The Bigger Lesson: AI-Ready Ops Starts With Workflow Discipline
A lot of marketing teams are currently bolting AI onto operations and hoping it fixes things. It won’t.
If your intake is inconsistent, your data is messy, your naming conventions are loose, and your MAP and CRM aren’t talking to each other properly, AI will only make the mess move faster. Before marketing ops can become AI-enabled, it has to become workflow-enabled — clear intake, clean data rules, standardized campaign structures, defined exception handling, connected MAP and CRM processes, and human review where judgment is actually required.
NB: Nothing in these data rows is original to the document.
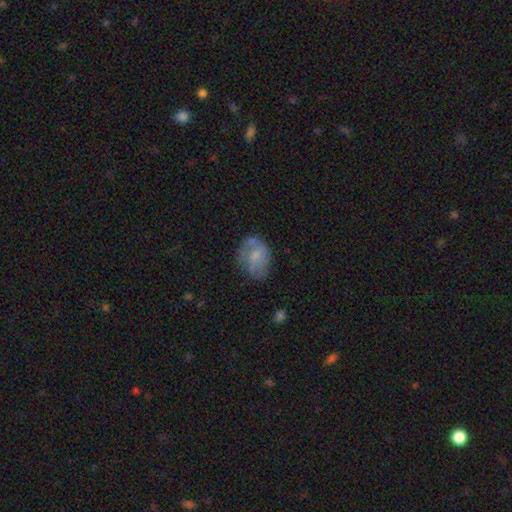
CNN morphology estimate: The model was most divided on "merging": none: 48%, minor disturbance: 28%, major disturbance: 19%, merger: 5%. More confident: how rounded — in between (61%); smooth or featured — smooth (56%).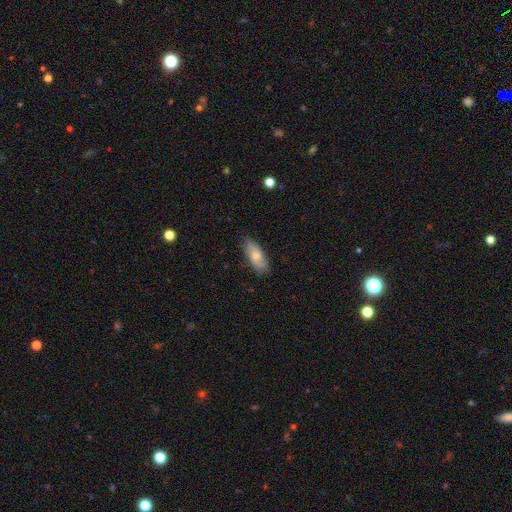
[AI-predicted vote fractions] The model was most divided on "smooth or featured": smooth: 62%, featured or disk: 31%, star or artifact: 7%. More confident: how rounded — in between (82%); merging — none (80%).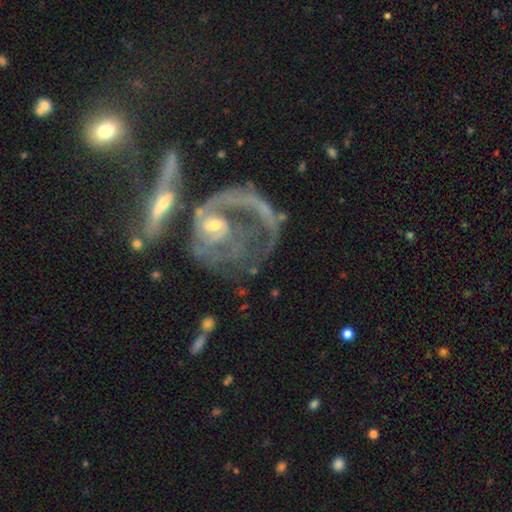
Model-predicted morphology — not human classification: This appears to be a featured or disk galaxy (76%) with no bar (73%), spiral arms (65%) and a small central bulge (48%). Merging: merger (33%).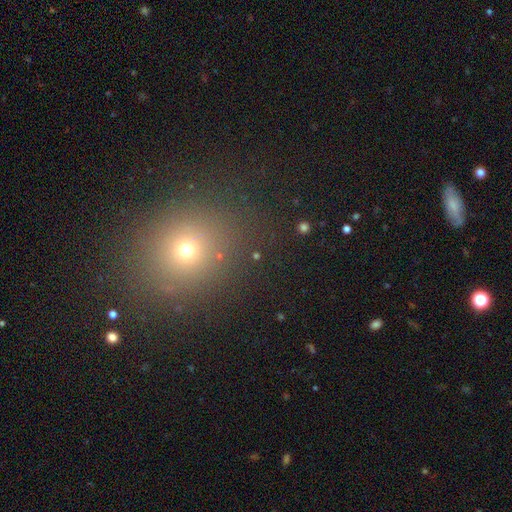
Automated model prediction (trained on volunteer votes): The model was most divided on "smooth or featured": smooth: 52%, star or artifact: 38%, featured or disk: 10%. More confident: merging — none (84%); how rounded — round (77%).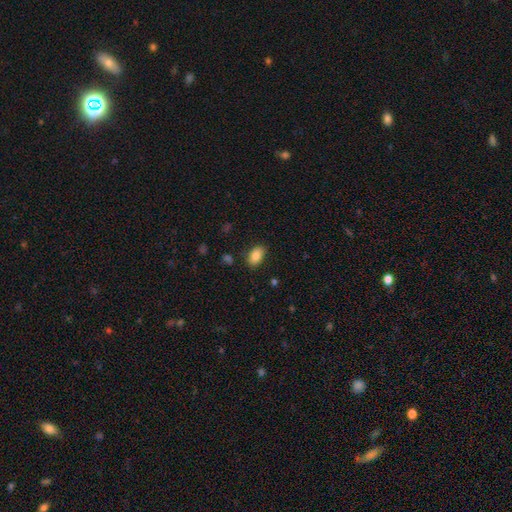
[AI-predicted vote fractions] smooth-or-featured: smooth: 84% | star or artifact: 8% | featured or disk: 8%
  how-rounded: in between: 89% | round: 9% | cigar-shaped: 2%
  merging: none: 83% | minor disturbance: 12% | major disturbance: 3% | merger: 2%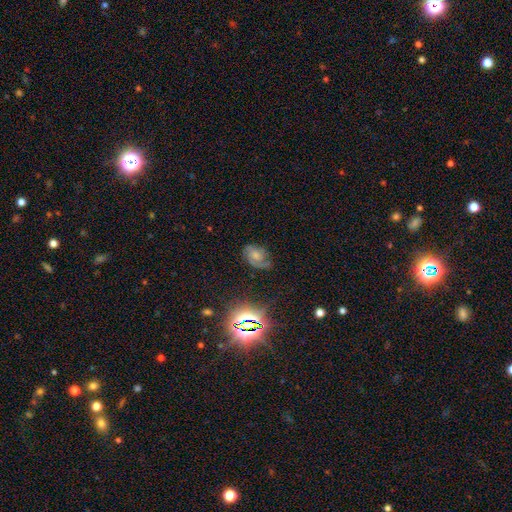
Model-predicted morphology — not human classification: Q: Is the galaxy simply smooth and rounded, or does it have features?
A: featured or disk — 64%.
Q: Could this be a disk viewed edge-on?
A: no — 97%.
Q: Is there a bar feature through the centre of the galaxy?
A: no — 65%.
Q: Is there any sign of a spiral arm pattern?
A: yes — 91%.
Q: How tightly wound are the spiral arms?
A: tight — 44%.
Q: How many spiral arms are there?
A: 2 — 60%.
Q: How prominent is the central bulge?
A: moderate — 34%.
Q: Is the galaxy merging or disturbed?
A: none — 64%.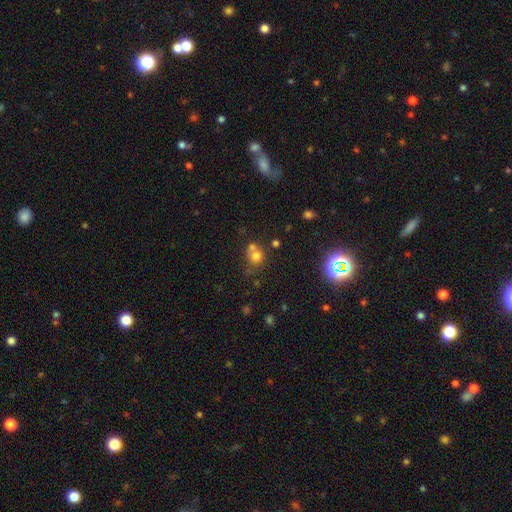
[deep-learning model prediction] smooth 69%, star or artifact 16%, featured or disk 15%. Down the decision tree: how rounded — round (79%); merging — merger (45%).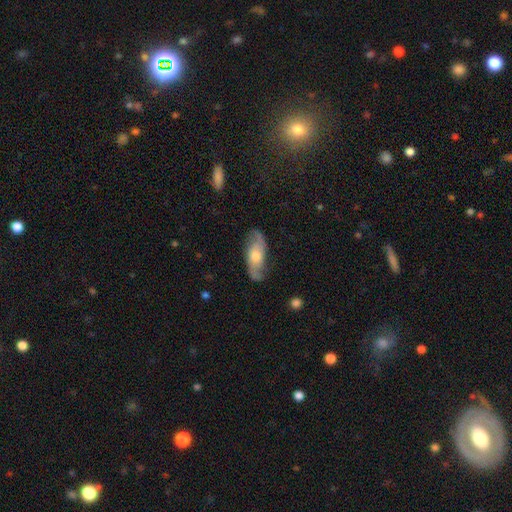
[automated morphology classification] Overall: featured or disk (66%; smooth 28%). Edge-on disk: no (84%). Bar: no (71%). Spiral arms: yes (87%). Bulge size: moderate (64%). Merging: none (76%).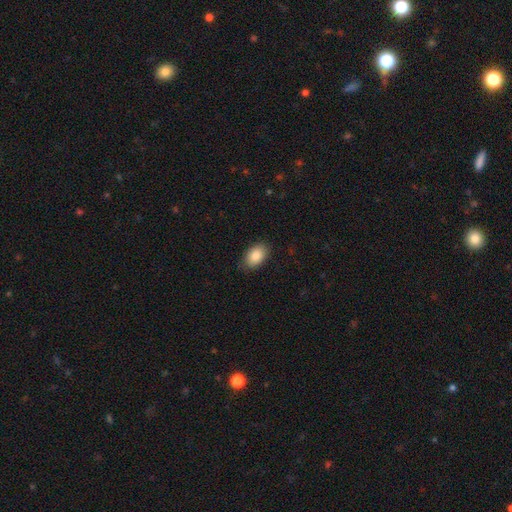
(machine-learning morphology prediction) A smooth galaxy with no disk features (86%) that is in between round and cigar-shaped (90%).

Vote fractions:
- Smooth or featured? smooth: 86% / featured or disk: 7% / star or artifact: 7%
- How rounded? in between: 90% / round: 8% / cigar-shaped: 1%
- Merging? none: 86% / minor disturbance: 11% / major disturbance: 2% / merger: 1%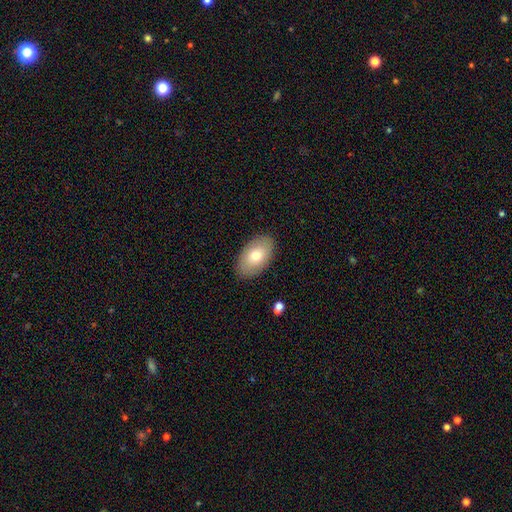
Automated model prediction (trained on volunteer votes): Smooth or featured: smooth — 74% (featured or disk — 20%)
How rounded: in between — 94% (round — 5%)
Merging: none — 87% (minor disturbance — 9%)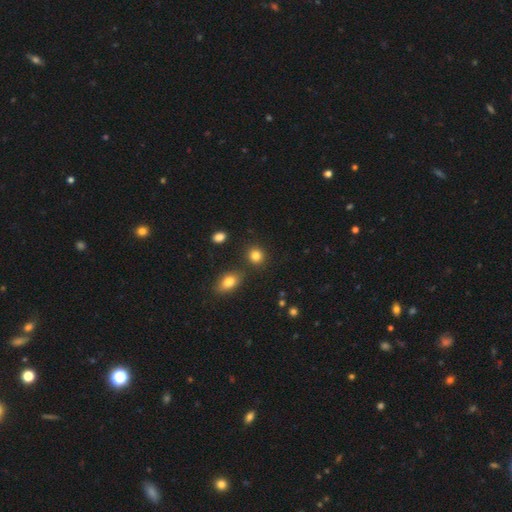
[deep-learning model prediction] Smooth or featured?
  - smooth: 84% *
  - star or artifact: 11%
  - featured or disk: 6%
How rounded?
  - round: 81% *
  - in between: 18%
  - cigar-shaped: 1%
Merging?
  - none: 83% *
  - minor disturbance: 8%
  - merger: 7%
  - major disturbance: 3%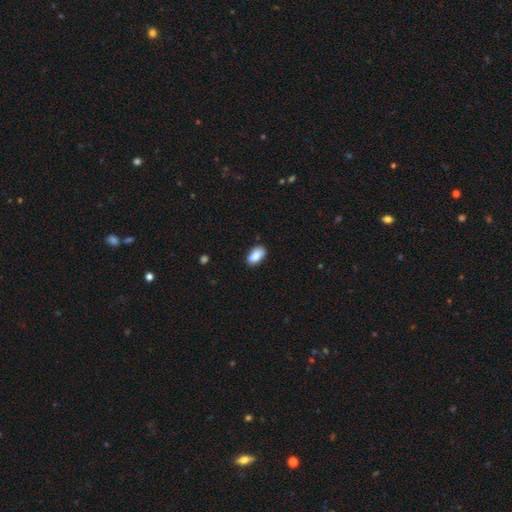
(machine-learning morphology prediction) A smooth galaxy with no disk features (87%) that is in between round and cigar-shaped (92%).

Vote fractions:
- Smooth or featured? smooth: 87% / star or artifact: 7% / featured or disk: 6%
- How rounded? in between: 92% / cigar-shaped: 4% / round: 4%
- Merging? none: 81% / minor disturbance: 15% / major disturbance: 3% / merger: 1%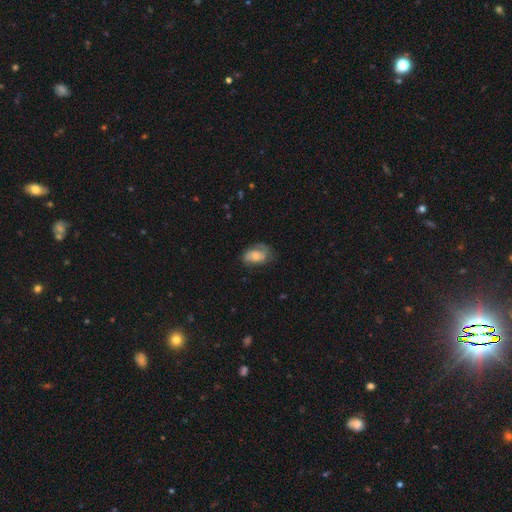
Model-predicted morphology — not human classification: type=smooth (61%); roundness=in between (87%); merging=none (53%).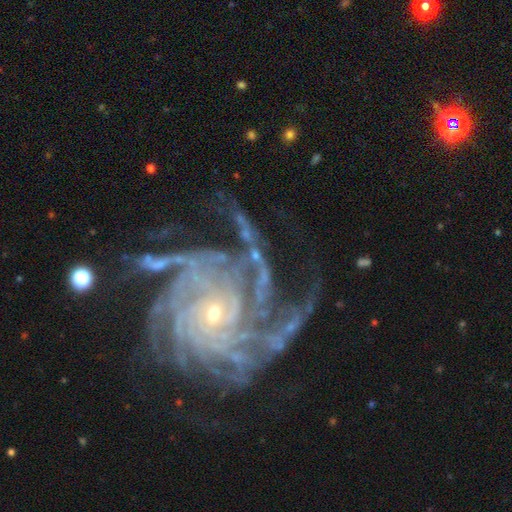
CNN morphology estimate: featured or disk 83%, star or artifact 10%, smooth 6%. Down the decision tree: edge-on disk — no (97%); bar — no (56%); spiral arms — yes (95%); spiral arm count — can't tell (20%, tied with 3); spiral winding — tight (57%); bulge size — small (70%); merging — none (44%).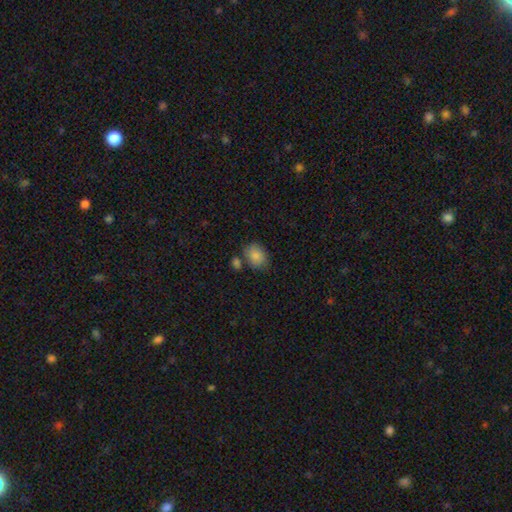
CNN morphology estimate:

That’s the foundation that makes AI useful in campaign operations. Not as a chatbot sitting on top of broken systems, but as part of a controlled operating model where data, workflow, and execution are designed to work together.
RightWave’s Take
Campaign ops isn’t really about building emails, creating programs, and importing lists anymore. It’s about designing repeatable operating systems for marketing execution — intake, automation, normalization, MAP/CRM alignment, governance, QA, enrichment, and AI-readiness as a connected whole.
For this client, the list upload workflow was a starting point. The real opportunity is much larger: once the intake-to-import flow is automated and governed, the same pattern extends across the rest of the campaign ops surface area.
That’s the actual promise of automation in marketing operations. Not doing the same work faster. Building a cleaner system to do it in.